Inge Deutschkron ist als Überlebende des Nazi-Terrors bis heute unterwegs, um besonders an Schulen vor den Nachgeborenen über den Holocaust zu sprechen - sie hat die NS-Diktatur als illegal in Berlin lebendes Mädchen überstanden und dies in ihrer Biografie Ich trug den gelben Stern eindrucksvoll geschildert. Unter dem Titel Ab heute heißt du Sara steht eine Bühnenfassung seit 1989 auf dem Spielplan des GRIPS Theaters.

So war es kein Zufall, dass Intendant Volker Ludwig am 17. April die Laudatio hielt, als der 85-Jährigen die Louise-Schroeder-Medaille der Stadt Berlin verliehen wurde. Wir dokumentieren diese Rede leicht gekürzt.

Deutsche Ehrungen hatte sich Inge Deutschkron bis vor wenigen Jahren strikt verbeten. Das Bundesverdienstkreuz wurde ihr gleich dreimal vergeblich angetragen, das erste Mal 1972, wahrscheinlich aus Freude, weil sie Bonn für immer den Rücken kehrte. Sie wollte keinen Orden mit Hunderten alter Nazis teilen, die unter Adenauer damit bestückt worden waren und Inge das Leben am Regierungssitz unerträglich gemacht hatten.

Erst 1995 machte sie eine Ausnahme mit dem Moses-Mendelssohn-Preis zur Förderung der Toleranz gegenüber Andersdenkenden, der ihr zusammen mit dem unvergessenen Heinz Knobloch* verliehen wurde. Und 2002 ließ sie sich gern und ohne Bedenken von Klaus Wowereit den Berliner Landesverdienstorden um den Hals hängen. Den gibt es erst seit 1987 - und von ganzem Herzen Berlinerin war sie immer, ist sie immer und wird sie immer sein, seit sie als Kind mit den Eltern von Finsterwalde an den Prenzlauer Berg zog.

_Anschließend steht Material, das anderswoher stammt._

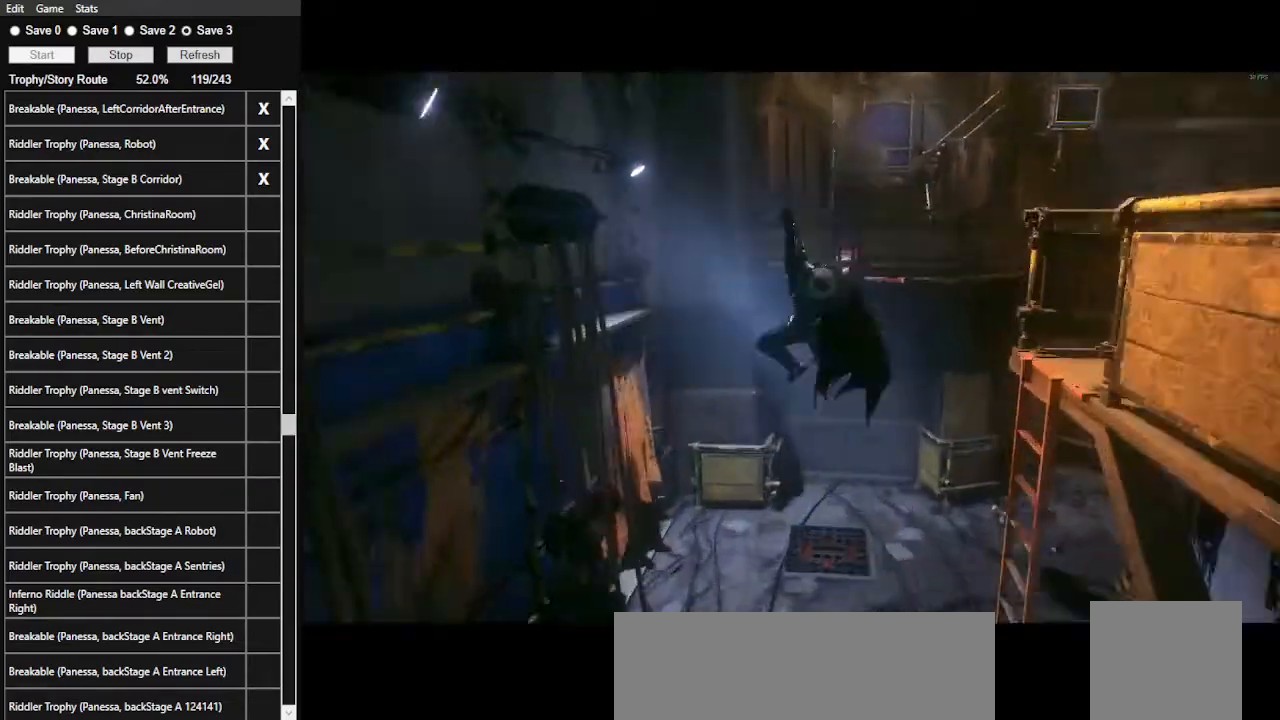
{"keys": [], "mouse": [], "events": []}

Heute sind wir zusammen gekommen, um Inge Deutschkron zu einer weiteren, besonders hohen Ehrung zu gratulieren. Einem Orden, der einmal jährlich vom Berliner Parlament verliehen wird, falls es sich einig ist: der Louise-Schroeder-Medaille. Passt die auch zu Inge?, fragten wie stets ihre kritischen Freunde. Für Verdienste um die Gleichstellung von Mann und Frau? Doch eher weniger. Dass es für Louise Schroeder ein Hauptthema war, ist klar. Das Frauenwahlrecht wurde schließlich erst 1919 eingeführt, im Jahr ihrer Wahl zur Reichstagsabgeordneten. Aber wenn man dann liest, mit welcher Wut Louise Schroeder als junge Genossin öffentlich protestierte, als die SPD 1914 die Kriegskredite bewilligte, wenn man erfährt, was für kämpferische, schlagfertige Reden sie hielt, wenn man sich ihr Foto als 32-jährige Abgeordnete ansieht, wie herausfordernd, kess, ja kiebig sie da aus der Wäsche kiekt, und wenn man schließlich auf der Medaillen-Rückseite liest, dass sie ihre Erfüllung besonders darin fand, die Menschen zueinander zu bringen und ihre Abneigung gegen die Diktatur zu stärken, dann scheint diese Ehrung geradezu für Inge Deutschkron erdacht worden zu sein, und man fragt sich, warum sie die nicht schon bekommen hat.

Warum gerade ich?

Inge Deutschkrons Geschichte ist bekannt. Die zwölf Jahre ihrer gestohlenen Jugend in Berlin unter den Nazis, zuletzt als versteckte Jüdin, kann und muss ich hier nicht schildern. In ihrem Buch Ich trug den gelben Stern hat sie diese Zeit mit ihrem ganzen Können als große Journalistin eindrucksvoll und lapidar beschrieben. Millionen haben das Buch gelesen - Hunderttausende konnten mit dem GRIPS-Theaterstück Ab heute heißt du Sara Inges Geschichte auf inzwischen 40 Bühnen nacherleben.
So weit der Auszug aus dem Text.